We affirm. Although defendant's claim that he was not mentally competent to enter a guilty plea survives his valid, unchallenged waiver of appeal, this issue is nonetheless unpreserved for our review in the absence of an appropriate postallocution motion to withdraw his guilty plea on this ground, despite an opportunity to do so prior to the imposition of sentence (see CPL 220.60[3] ; People v. Williams, 27 N.Y.3d 212, 219–220, 32 N.Y.S.3d 17, 51 N.E.3d 528 [2016] ; People v. Davis, 150 A.D.3d 1396, 1397, 54 N.Y.S.3d 723 [2017], lv denied 30 N.Y.3d 1018, 70 N.Y.S.3d 451, 93 N.E.3d 1215 [2017] ). Moreover, contrary to defendant's contention, the narrow exception to the preservation requirement was not implicated, as defendant did not make any statements during his plea allocution or at sentencing that were inconsistent with his guilt or otherwise called into question the voluntariness of his plea (see People v. Lopez, 71 N.Y.2d 662, 666, 529 N.Y.S.2d 465, 525 N.E.2d 5 [1988] ; People v. Velazquez, 125 A.D.3d 1063, 1063–1064, 3 N.Y.S.3d 193 [2015], lv denied 25 N.Y.3d 993, 10 N.Y.S.3d 536, 32 N.E.3d 973 [2015] ; People v. Chavis, 117 A.D.3d 1193, 1194, 987 N.Y.S.2d 111 [2014] ).

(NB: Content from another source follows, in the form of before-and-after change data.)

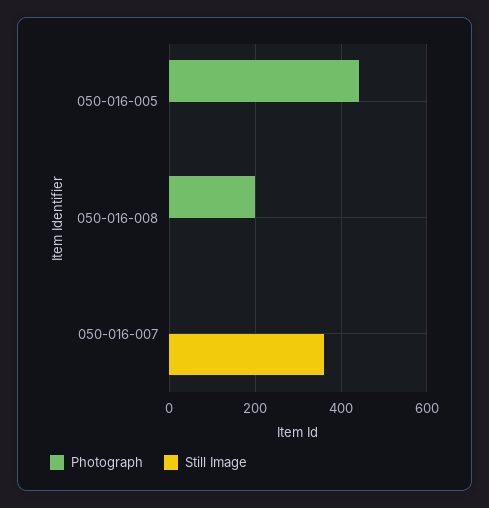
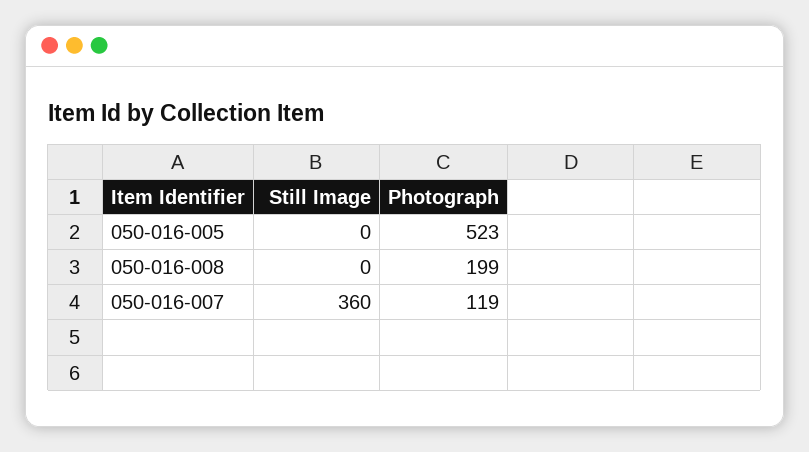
  {
    "Photograph": {
-     "050-016-005": 440,
+     "050-016-005": 523,
      "050-016-008": 199,
-     "050-016-007": 0
+     "050-016-007": 119
    },
    "Still Image": {
      "050-016-005": 0,
      "050-016-008": 0,
      "050-016-007": 360
    }
  }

In any event, were defendant's claim properly before us, we would not discern any indication in the record that defendant suffered from a mental defect that impacted the voluntariness of his plea. Defendant's history of mental illness, by itself, did not render him incompetent to enter a knowing and voluntary plea (see People v. Chavis, 117 A.D.3d at 1194, 987 N.Y.S.2d 111 ; People v. Gomez, 72 A.D.3d 1337, 1338, 899 N.Y.S.2d 435 [2010] ) or necessitate a CPL article 730 hearing (see CPL 730.10[1] ; People v. Park, 159 A.D.3d 1132, 1133, 72 N.Y.S.3d 242 [2018], lv denied 31 N.Y.3d 1085, 79 N.Y.S.3d 107, 103 N.E.3d 1254, 2018 WL 2939575 [May 30, 2018] ; People v. Stover, 123 A.D.3d 1232, 1233, 999 N.Y.S.2d 221 [2014], lv denied 26 N.Y.3d 936, 17 N.Y.S.3d 99, 38 N.E.3d 845 [2015] ). Further, during the plea colloquy, defendant confirmed that he understood the proceedings and denied being under the influence of any medication or having any "medical or mental health condition" that interfered with his ability to understand what was transpiring (see People v. Stover, 123 A.D.3d at 1233, 999 N.Y.S.2d 221 ; People v. Guyette, 121 A.D.3d 1430, 1431, 995 N.Y.S.2d 395 [2014], lv denied 27 N.Y.3d 998, 38 N.Y.S.3d 108, 59 N.E.3d 1220 [2016] ; People v. Vandemark, 117 A.D.3d 1339, 1340, 986 N.Y.S.2d 684 [2014], lv denied 24 N.Y.3d 965, 996 N.Y.S.2d 224, 20 N.E.3d 1004 [2014] ; People v. Chavis, 117 A.D.3d at 1194, 987 N.Y.S.2d 111 ). To the extent that defendant claims that the sentence imposed was harsh and excessive, appellate review of this claim is precluded by his unchallenged waiver of appeal (see People v. Perkins, 140 A.D.3d 1401, 1403, 33 N.Y.S.3d 584 [2016], lv denied 28 N.Y.3d 1126, 51 N.Y.S.3d 22, 73 N.E.3d 362 [2016] ; People v. Hall, 135 A.D.3d 1246, 1246, 23 N.Y.S.3d 725 [2016], lv denied 27 N.Y.3d 998, 38 N.Y.S.3d 108, 59 N.E.3d 1220 [2016] ). Defendant's remaining contentions have been examined and found to be without merit.
ORDERED that the judgment is affirmed.
Egan Jr., J.P., Lynch, Mulvey and Pritzker, JJ., concur.